### What to work on
List every line in the entries below that contains the string "entities".

--- begin ---

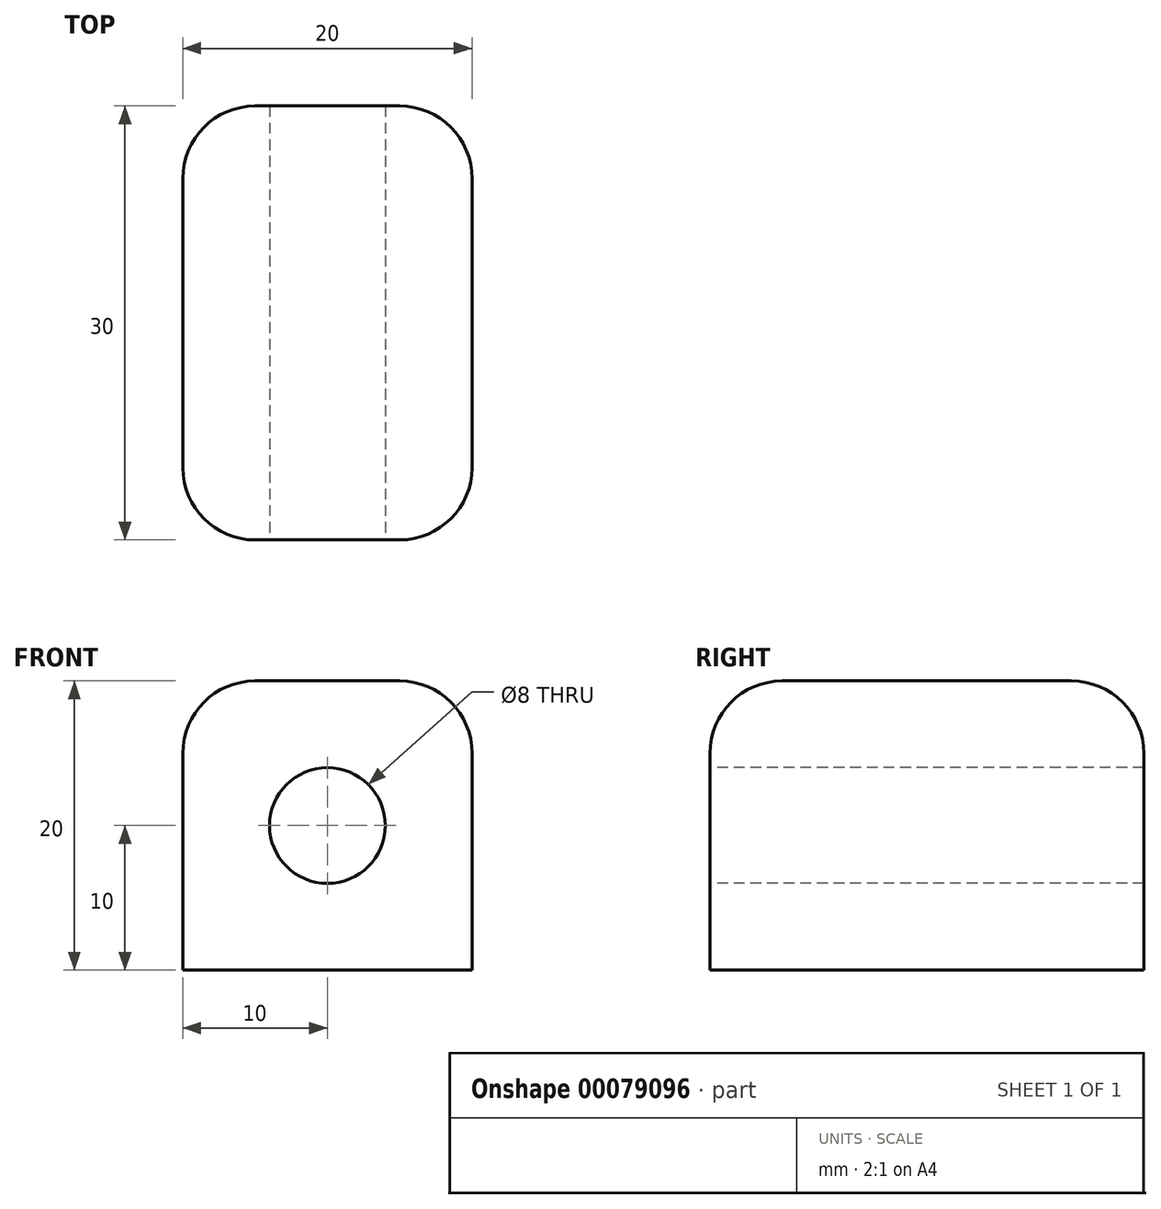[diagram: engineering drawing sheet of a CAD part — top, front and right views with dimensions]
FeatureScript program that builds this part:
annotation { "Feature Type Name" : "Feature", "Feature Type Description" : "" }
export const myFeature = defineFeature(function(context is Context, id is Id, definition is map)
    precondition{}
    {
        {
            var Q0;
            Q0=qCreatedBy(makeId("Right.planeOp"),FACE);
            var sketch = newSketch(context, id + "F0", { "sketchPlane" : qUnion([Q0])});
            skLineSegment(sketch, "E0", {"start": v(0, 0) * mm, "end": v(-30, 0) * mm});
            skLineSegment(sketch, "E1", {"start": v(-30, 0) * mm, "end": v(-30, 20) * mm});
            skLineSegment(sketch, "E2", {"start": v(-30, 20) * mm, "end": v(0, 20) * mm});
            skLineSegment(sketch, "E3", {"start": v(0, 20) * mm, "end": v(0, 0) * mm});
            skSolve(sketch);
        }
        {
            var Q0;
            Q0 = qSketchRegion(id + "F0", true);
            extrude(context, id + "F1", {"entities" : qUnion([Q0]), "endBound" : BoundingType.SYMMETRIC, "depth" : 20 * mm});
        }
        {
            var Q0;
            Q0=makeQuery(id+"F1.opExtrude","SWEPT_FACE",FACE,{"disambiguationData":[OSD([sQuery(id+"F0.wireOp",EDGE,"E1")])]});
            var sketch = newSketch(context, id + "F2", { "sketchPlane" : qUnion([Q0])});
            skLineSegment(sketch, "E4", {"start": v(-10, 10) * mm, "end": v(10, 10) * mm, "construction": true});
            skLineSegment(sketch, "E5", {"start": v(10, 10) * mm, "end": v(0, 20) * mm, "construction": true});
            skLineSegment(sketch, "E6", {"start": v(0, 20) * mm, "end": v(0, 0) * mm, "construction": true});
            skLineSegment(sketch, "E7", {"start": v(0, 0) * mm, "end": v(10, 10) * mm, "construction": true});
            skLineSegment(sketch, "E8", {"start": v(0, 0) * mm, "end": v(-10, 10) * mm, "construction": true});
            skLineSegment(sketch, "E9", {"start": v(0, 20) * mm, "end": v(-10, 10) * mm, "construction": true});
            skPoint(sketch, "E10", {"position": v(0, 10) * mm});
            skSolve(sketch);
        }
        {
            var Q0;
            Q0=sQuery(id+"F2.wireOp",VERTEX,"E10");
            var Q1;
            Q1=makeQuery(id+"F1.opExtrude","SWEPT_BODY",BODY,{"disambiguationData":[OSD([sQuery(id+"F0.wireOp",EDGE,"E0"),sQuery(id+"F0.wireOp",EDGE,"E1"),sQuery(id+"F0.wireOp",EDGE,"E2"),sQuery(id+"F0.wireOp",EDGE,"E3")])]});
            hole(context, id + "F3", {"style" : HoleStyle.SIMPLE, "endStyle" : HoleEndStyle.BLIND, "holeDiameter" : 8 * mm, "holeDepth" : 50 * mm, "locations" : qUnion([Q0]), "scope" : qUnion([Q1])});
        }
        {
            var Q0;
            Q0=makeQuery(id+"F1.opExtrude","SWEPT_EDGE",EDGE,{"disambiguationData":[OSD([sQuery(id+"F0.wireOp",EDGE,"E2"),sQuery(id+"F0.wireOp",EDGE,"E3")])]});
            var Q1;
            Q1=makeQuery(id+"F1.opExtrude","SWEPT_EDGE",EDGE,{"disambiguationData":[OSD([sQuery(id+"F0.wireOp",EDGE,"E1"),sQuery(id+"F0.wireOp",EDGE,"E2")])]});
            var Q2;
            Q2=makeQuery(id+"F1.opExtrude","CAP_EDGE",EDGE,{"disambiguationData":[OSD([sQuery(id+"F0.wireOp",EDGE,"E2")])],"isStart":true});
            var Q3;
            Q3=makeQuery(id+"F1.opExtrude","CAP_EDGE",EDGE,{"disambiguationData":[OSD([sQuery(id+"F0.wireOp",EDGE,"E2")])],"isStart":false});
            var Q4;
            Q4=makeQuery(id+"F1.opExtrude","CAP_EDGE",EDGE,{"disambiguationData":[OSD([sQuery(id+"F0.wireOp",EDGE,"E1")])],"isStart":false});
            var Q5;
            Q5=makeQuery(id+"F1.opExtrude","CAP_EDGE",EDGE,{"disambiguationData":[OSD([sQuery(id+"F0.wireOp",EDGE,"E1")])],"isStart":true});
            var Q6;
            Q6=makeQuery(id+"F1.opExtrude","CAP_EDGE",EDGE,{"disambiguationData":[OSD([sQuery(id+"F0.wireOp",EDGE,"E3")])],"isStart":false});
            var Q7;
            Q7=makeQuery(id+"F1.opExtrude","CAP_EDGE",EDGE,{"disambiguationData":[OSD([sQuery(id+"F0.wireOp",EDGE,"E3")])],"isStart":true});
            fillet(context, id + "F4", {"entities" : qUnion([Q0, Q1, Q2, Q3, Q4, Q5, Q6, Q7]), "radius" : 5 * mm, "tangentPropagation" : true, "allowEdgeOverflow" : false});
        }
    });
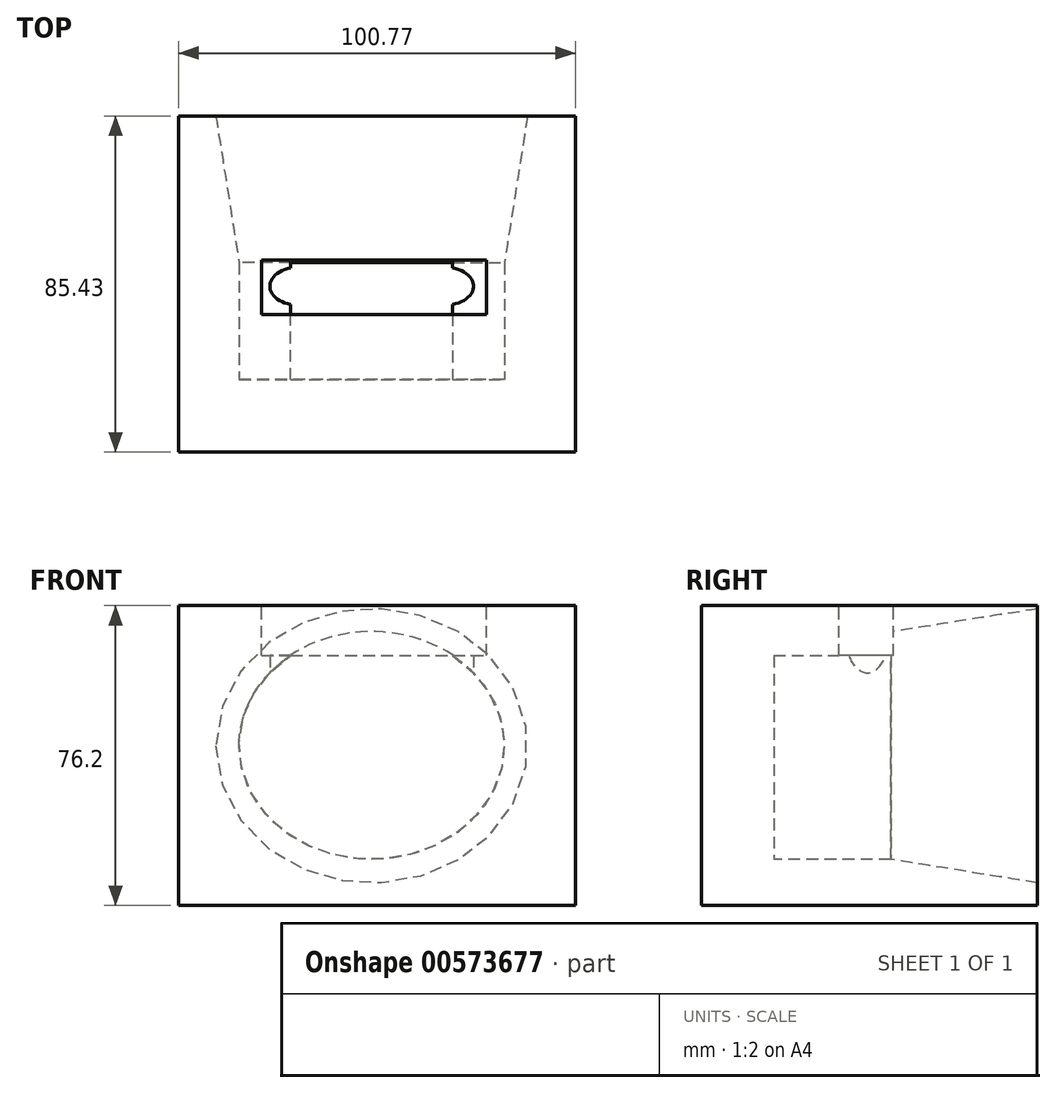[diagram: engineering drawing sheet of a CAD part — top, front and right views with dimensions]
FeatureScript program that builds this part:
annotation { "Feature Type Name" : "Feature", "Feature Type Description" : "" }
export const myFeature = defineFeature(function(context is Context, id is Id, definition is map)
    precondition{}
    {
        {
            var Q0;
            Q0=qCreatedBy(makeId("Top.planeOp"),FACE);
            var sketch = newSketch(context, id + "F0", { "sketchPlane" : qUnion([Q0])});
            skLineSegment(sketch, "E0.bottom", {"start": v(-49.03, 37.3) * mm, "end": v(51.74, 37.3) * mm});
            skLineSegment(sketch, "E0.top", {"start": v(-49.03, -48.13) * mm, "end": v(51.74, -48.13) * mm});
            skLineSegment(sketch, "E0.left", {"start": v(-49.03, 37.3) * mm, "end": v(-49.03, -48.13) * mm});
            skLineSegment(sketch, "E0.right", {"start": v(51.74, 37.3) * mm, "end": v(51.74, -48.13) * mm});
            skSolve(sketch);
        }
        {
            var Q0;
            Q0=makeQuery(id+"F0.imprint","IMPRINT",FACE,{"disambiguationData":[TD([[makeQuery(id+"F0.imprint","IMPRINT",EDGE,{"derivedFrom":sQuery(id+"F0.wireOp",EDGE,"E0.bottom")}),-1.0]])]});
            extrude(context, id + "F1", {"entities" : qUnion([Q0]), "depth" : 76.2 * mm, "offsetDistance" : 25.4 * mm});
        }
        {
            var Q0;
            Q0=makeQuery(id+"F1.opExtrude","CAP_FACE",FACE,{"disambiguationData":[OSD([sQuery(id+"F0.wireOp",EDGE,"E0.bottom"),sQuery(id+"F0.wireOp",EDGE,"E0.top"),sQuery(id+"F0.wireOp",EDGE,"E0.left"),sQuery(id+"F0.wireOp",EDGE,"E0.right")])],"isStart":false});
            var sketch = newSketch(context, id + "F2", { "sketchPlane" : qUnion([Q0])});
            skLineSegment(sketch, "E1", {"start": v(-27.97, 0.7) * mm, "end": v(-27.97, -12.63) * mm});
            skLineSegment(sketch, "E2", {"start": v(-27.97, -12.63) * mm, "end": v(29.18, -12.63) * mm});
            skLineSegment(sketch, "E3", {"start": v(-27.97, 0.7) * mm, "end": v(29.18, 0.7) * mm});
            skLineSegment(sketch, "E4", {"start": v(29.18, 0.7) * mm, "end": v(29.18, -12.63) * mm});
            skSolve(sketch);
        }
        {
            var Q0;
            Q0=makeQuery(id+"F2.imprint","IMPRINT",FACE,{"disambiguationData":[TD([[makeQuery(id+"F2.imprint","IMPRINT",EDGE,{"derivedFrom":sQuery(id+"F2.wireOp",EDGE,"E1")}),1.0]])]});
            extrude(context, id + "F3", {"entities" : qUnion([Q0]), "operationType" : NewBodyOperationType.REMOVE, "oppositeDirection" : true, "depth" : 12.7 * mm, "offsetDistance" : 25.4 * mm});
        }
        {
            var Q0;
            Q0=makeQuery(id+"F3.boolean.opBoolean","COPY",FACE,{"derivedFrom":makeQuery(id+"F3.opExtrude","CAP_FACE",FACE,{"disambiguationData":[OSD([sQuery(id+"F2.wireOp",EDGE,"E1"),sQuery(id+"F2.wireOp",EDGE,"E2"),sQuery(id+"F2.wireOp",EDGE,"E3"),sQuery(id+"F2.wireOp",EDGE,"E4")])],"isStart":false})});
            var sketch = newSketch(context, id + "F4", { "sketchPlane" : qUnion([Q0])});
            skEllipse(sketch, "E5", {"center": v(-18.35, -5.97) * mm, "majorRadius": 7.52 * mm, "minorRadius": 4.86 * mm, "majorAxis": v(1, 0)});
            skPoint(sketch, "E5.centerSnap0", {"position": v(-27.97, -5.97) * mm});
            skEllipse(sketch, "E6.MirrorC", {"center": v(18.35, -5.97) * mm, "majorRadius": 7.52 * mm, "minorRadius": 4.86 * mm, "majorAxis": v(-1, 0)});
            skSolve(sketch);
        }
        {
            var Q0;
            Q0=makeQuery(id+"F4.imprint","IMPRINT",FACE,{"disambiguationData":[TD([[makeQuery(id+"F4.imprint","IMPRINT",EDGE,{"derivedFrom":sQuery(id+"F4.wireOp",EDGE,"E5")}),1.0]])]});
            var Q1;
            Q1=makeQuery(id+"F4.imprint","IMPRINT",FACE,{"disambiguationData":[TD([[makeQuery(id+"F4.imprint","IMPRINT",EDGE,{"derivedFrom":sQuery(id+"F4.wireOp",EDGE,"E6.MirrorC")}),1.0]])]});
            extrude(context, id + "F5", {"entities" : qUnion([Q0, Q1]), "operationType" : NewBodyOperationType.REMOVE, "oppositeDirection" : true, "depth" : 39.12 * mm, "offsetDistance" : 25.4 * mm});
        }
        {
            var Q0;
            Q0=qCreatedBy(makeId("Front.planeOp"),FACE);
            var sketch = newSketch(context, id + "F6", { "sketchPlane" : qUnion([Q0])});
            skEllipse(sketch, "E7", {"center": v(0, 40.6) * mm, "majorRadius": 33.69 * mm, "minorRadius": 28.9 * mm, "majorAxis": v(-1, 0)});
            skSolve(sketch);
        }
        {
            var Q0;
            Q0=makeQuery(id+"F6.imprint","IMPRINT",FACE,{"disambiguationData":[TD([[makeQuery(id+"F6.imprint","IMPRINT",EDGE,{"derivedFrom":sQuery(id+"F6.wireOp",EDGE,"E7")}),1.0]])]});
            extrude(context, id + "F7", {"entities" : qUnion([Q0]), "operationType" : NewBodyOperationType.REMOVE, "oppositeDirection" : true, "depth" : 50.8 * mm, "offsetDistance" : 25.4 * mm, "hasDraft" : true, "draftAngle" : 9 * degree});
        }
        {
            var Q0;
            Q0=makeQuery(id+"F7.boolean.opBoolean","COPY",FACE,{"derivedFrom":makeQuery(id+"F7.opExtrude","CAP_FACE",FACE,{"disambiguationData":[OSD([sQuery(id+"F6.wireOp",EDGE,"E7")])],"isStart":true})});
            var Q1;
            Q1=makeQuery(id+"F3.boolean.opBoolean","COPY",FACE,{"derivedFrom":makeQuery(id+"F3.opExtrude","SWEPT_FACE",FACE,{"disambiguationData":[OSD([sQuery(id+"F2.wireOp",EDGE,"E2")])]})});
            extrude(context, id + "F8", {"entities" : qUnion([Q0, Q1]), "operationType" : NewBodyOperationType.REMOVE, "oppositeDirection" : true, "depth" : 29.72 * mm, "offsetDistance" : 25.4 * mm});
        }
        {
            var Q0;
            Q0=makeQuery(id+"F8.boolean.opBoolean","COPY",FACE,{"derivedFrom":makeQuery(id+"F8.opExtrude","CAP_FACE",FACE,{"disambiguationData":[OSD([sQuery(id+"F2.wireOp",EDGE,"E2")])],"isStart":false})});
            extrude(context, id + "F9", {"entities" : qUnion([Q0]), "operationType" : NewBodyOperationType.ADD, "depth" : 29.2 * mm, "offsetDistance" : 25.4 * mm});
        }
    });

--- end ---

### Worked answer
            extrude(context, id + "F1", {"entities" : qUnion([Q0]), "endBound" : BoundingType.SYMMETRIC, "depth" : 20 * mm});
            fillet(context, id + "F4", {"entities" : qUnion([Q0, Q1, Q2, Q3, Q4, Q5, Q6, Q7]), "radius" : 5 * mm, "tangentPropagation" : true, "allowEdgeOverflow" : false});
            extrude(context, id + "F1", {"entities" : qUnion([Q0]), "depth" : 76.2 * mm, "offsetDistance" : 25.4 * mm});
            extrude(context, id + "F3", {"entities" : qUnion([Q0]), "operationType" : NewBodyOperationType.REMOVE, "oppositeDirection" : true, "depth" : 12.7 * mm, "offsetDistance" : 25.4 * mm});
            extrude(context, id + "F5", {"entities" : qUnion([Q0, Q1]), "operationType" : NewBodyOperationType.REMOVE, "oppositeDirection" : true, "depth" : 39.12 * mm, "offsetDistance" : 25.4 * mm});
            extrude(context, id + "F7", {"entities" : qUnion([Q0]), "operationType" : NewBodyOperationType.REMOVE, "oppositeDirection" : true, "depth" : 50.8 * mm, "offsetDistance" : 25.4 * mm, "hasDraft" : true, "draftAngle" : 9 * degree});
            extrude(context, id + "F8", {"entities" : qUnion([Q0, Q1]), "operationType" : NewBodyOperationType.REMOVE, "oppositeDirection" : true, "depth" : 29.72 * mm, "offsetDistance" : 25.4 * mm});
            extrude(context, id + "F9", {"entities" : qUnion([Q0]), "operationType" : NewBodyOperationType.ADD, "depth" : 29.2 * mm, "offsetDistance" : 25.4 * mm});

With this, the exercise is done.